How to use OceanVal#
Validating simulations using OceanVal involves three steps:
1. Register the observational datasets you want to use for validation
2. Matchup the model simulation output with the observational datasets
3. Calculate validation statistics, generate plots and create an html summary of the performance of the simulation
You should always create a new directory prior to running OceanVal for a new simulation, and then run all OceanVal commands from within that directory.
Step 1: Register observational datasets#
You first need to register the observational datasets you want to use for validation. This involves specifying the location of the data files and any necessary metadata. You can register both gridded and in-situ observational datasets using the oceanval.add_point_comprison and oceanval.add_gridded_comparison functions.
Setting up point (in-situ) observational data
To register an in-situ observational dataset, you will need to specify the following:
name: A name for the dataset, e.g. “temperature”. This is so that OceanVal can keep track of things. You can call this what you want, but it can only contain numbers and letters.

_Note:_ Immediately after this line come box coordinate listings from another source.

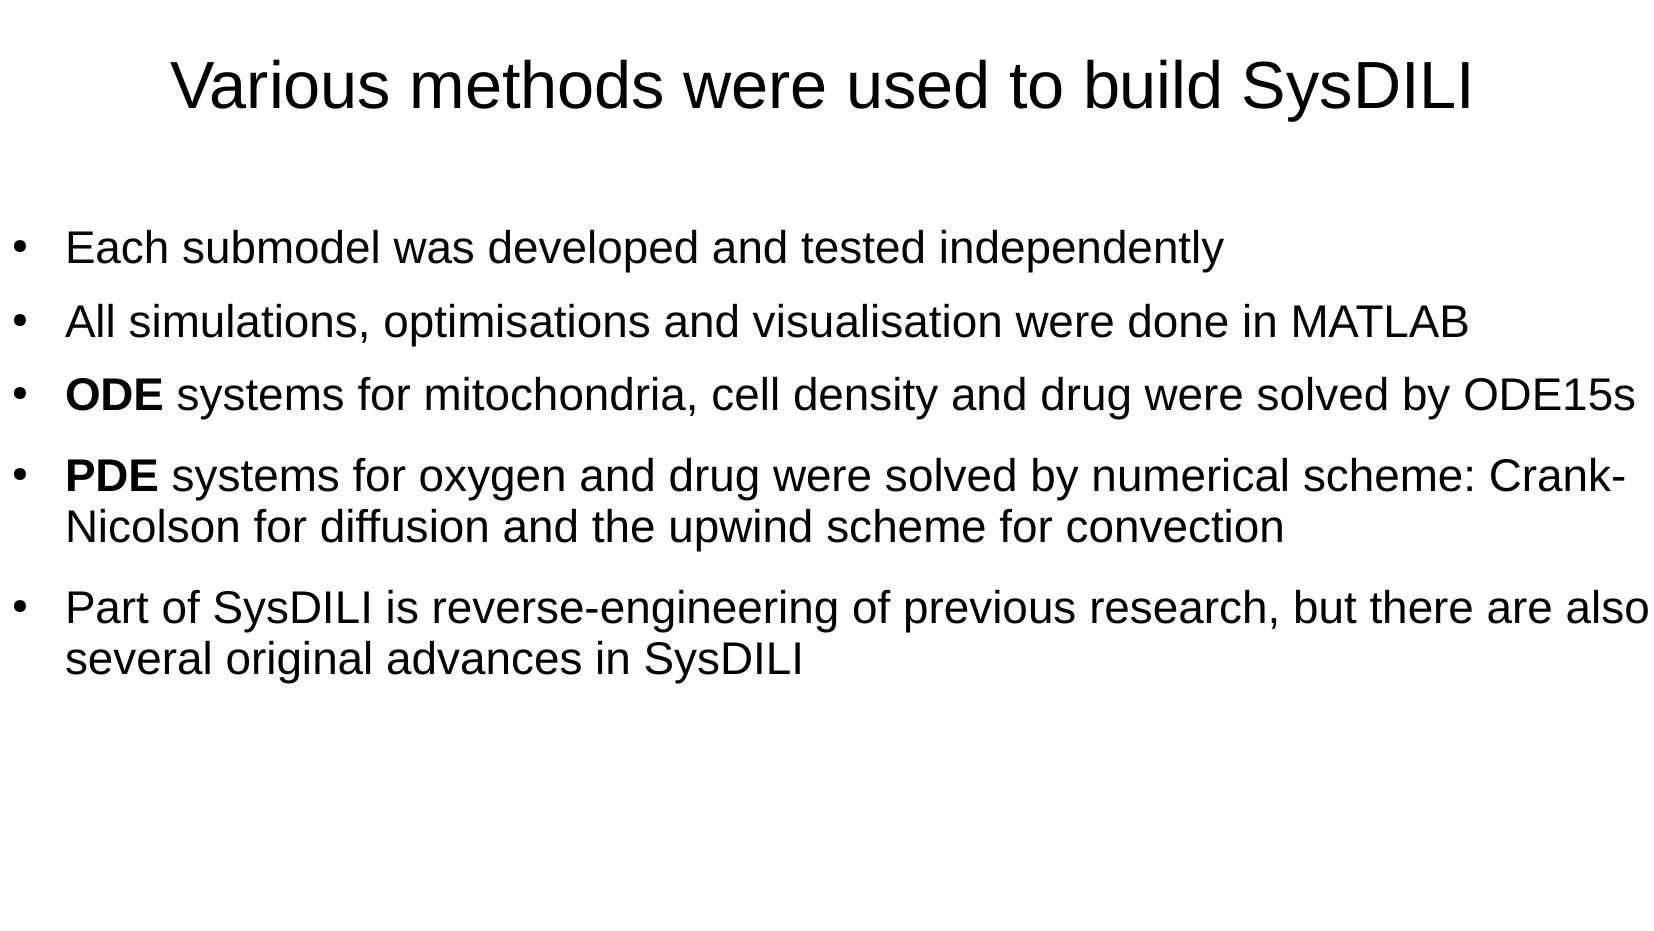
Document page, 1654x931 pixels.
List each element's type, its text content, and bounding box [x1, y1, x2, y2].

title Various methods were used to build SysDILI [88, 7, 1577, 163]
list Each submodel was developed and tested independently All simulations, optimisations and visualisation were done in MATLAB ODE systems for mitochondria, cell density and drug were solved by ODE15s PDE systems for oxygen and drug were solved by numerical scheme: Crank-Nicolson for diffusion and the upwind scheme for convection Part of SysDILI is reverse-engineering of previous research, but there are also several original advances in SysDILI [0, 222, 1654, 851]
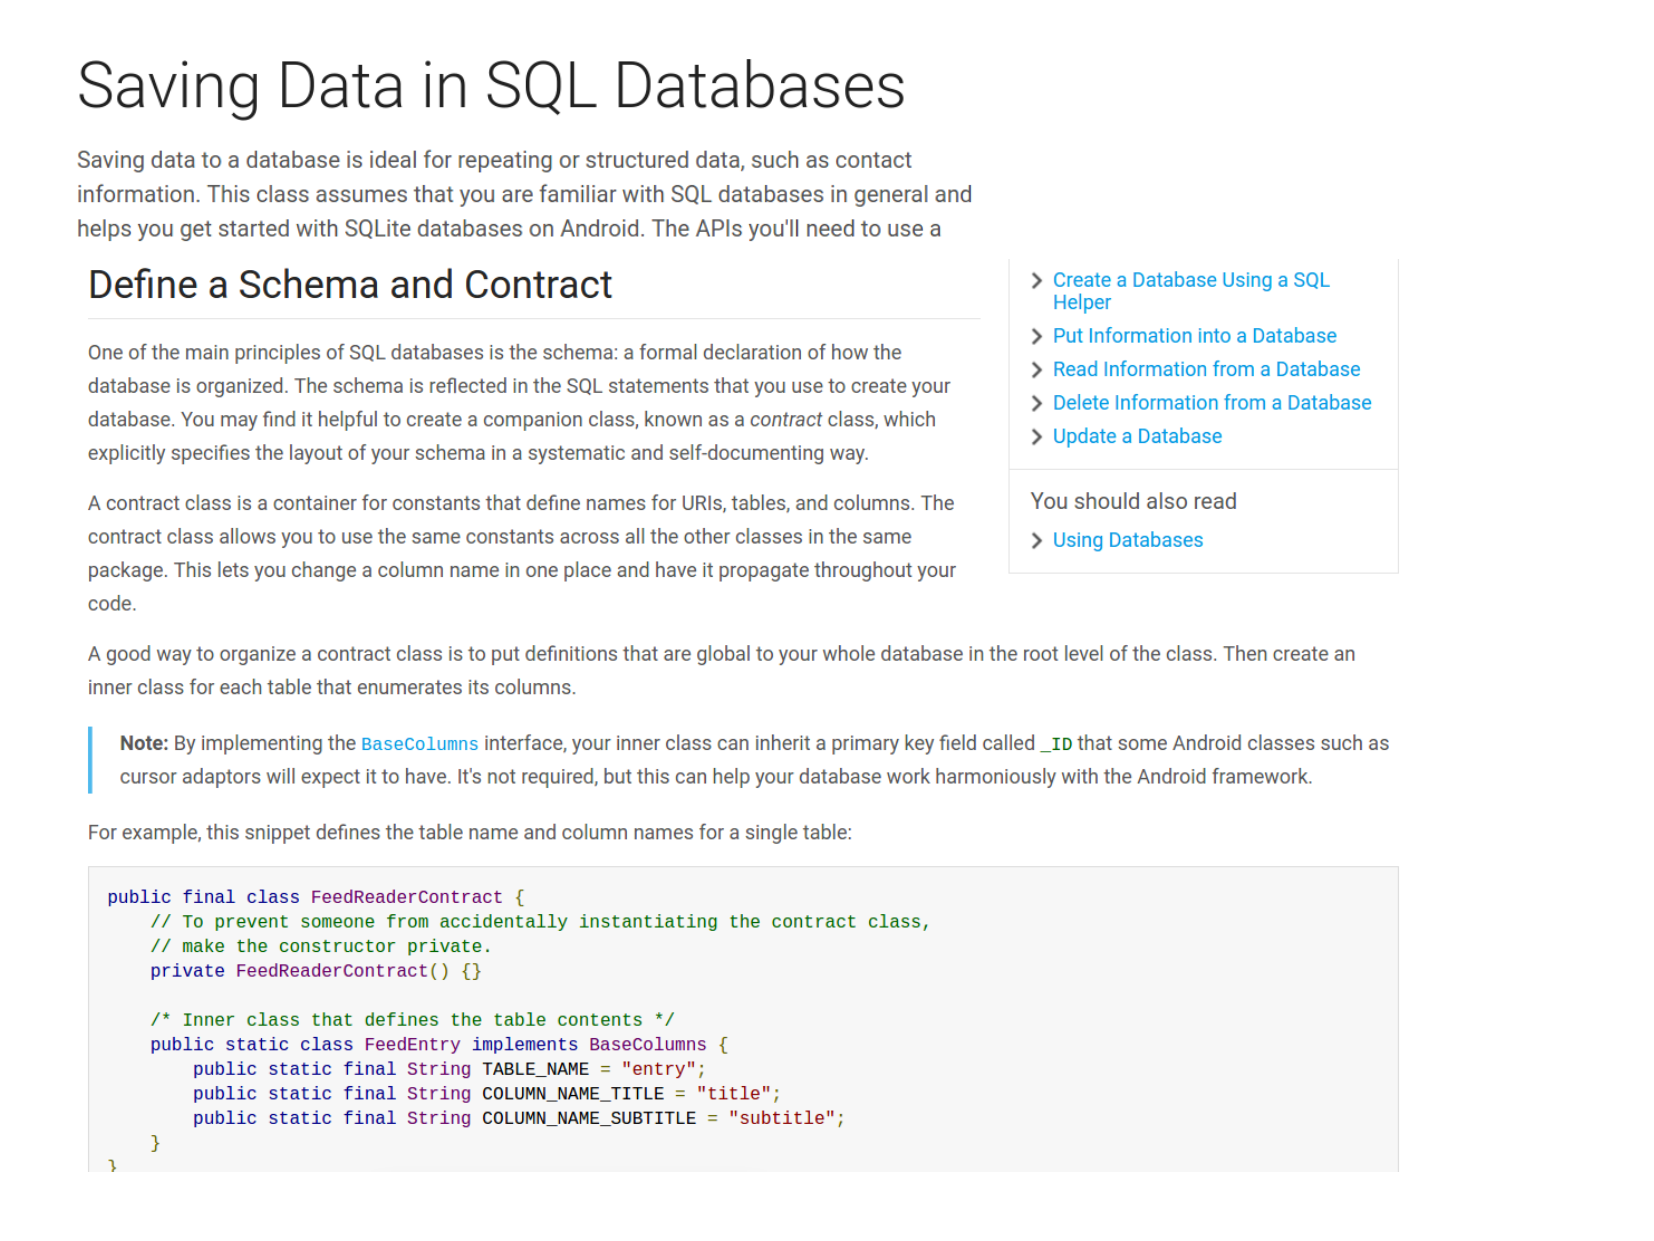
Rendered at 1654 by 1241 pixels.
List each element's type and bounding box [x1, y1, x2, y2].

source: The source of the observational data (e.g. “NOAA”).
model_variable: A string specifying the name of the model variable to compare against the observations.
obs_path: The path to a file or directory containing the observational data files.
Note: when specifying a directory as obs_path ensure that the directory only contains files relevant to the observational variable being registered, as OceanVal will recursively identify and use all netCDF files in the directory.
The following optional parameters can also be specified:
source_info: Additional information about the source of the data (e.g. publication details)
short_name: A short name for the observational variable (e.g. “temp” for temperature)
short_title: A short title for plots (e.g. “Nitrate Concentration”)
long_name: A long name for the observational variable (e.g. “sea surface temperature”)
vertical: A boolean indicating whether vertical validation should be carried out. This defaults to False, so only surface validation will occur.
start: The first year of observations to use. If not specified, all years in the data will be used.
end: The last year of observations to use. If not specified, all years in the data will be used.
obs_multiplier: A multiplier to apply to the observational data (e.g. to convert units). This defaults to 1.0 (no change).
obs_adder: An adder to apply to the observational data (e.g. to convert units). This defaults to 0.0 (no change). For example, set to 273.15 to convert from Kelvin to Celsius.
binning: Specify if you want data to be spatially binned to a specific lon/lat resolution. This is of the format [lon_bin_size, lat_bin_size] in degrees. If not specified, no binning will be applied.
An example is shown below:
oceanval.add_point_comparison(
name="nitrate",
source = "ICES",
source_info = "In-situ observations from the International Council for the Exploration of the Sea"
short_name = "nitrate concentration"
model_variable="temp",
obs_path="/path/to/obs_data/",
)
How does OceanVal handle variable names?
You can use whatever you want for the name parameter when registering observational datasets. This is only used internally by OceanVal to keep track of things, to name files etc. Reports and plots will use the short_name, long_name and short_title parameters for labelling. If you want a better looking report, you should set these parameters.
You can only validate variables using a single gridded and a single point (in-situ) dataset each time you run a validation.
Setting up gridded observational data
To register a gridded observational dataset, you will need to specify the following:
name: A name for the dataset, e.g. “temperature”. This is so that OceanVal can keep track of things.
source: The source of the observational data (e.g. “CMEMS”).
model_variable: A string specifying the name of the model variable to compare against the observations.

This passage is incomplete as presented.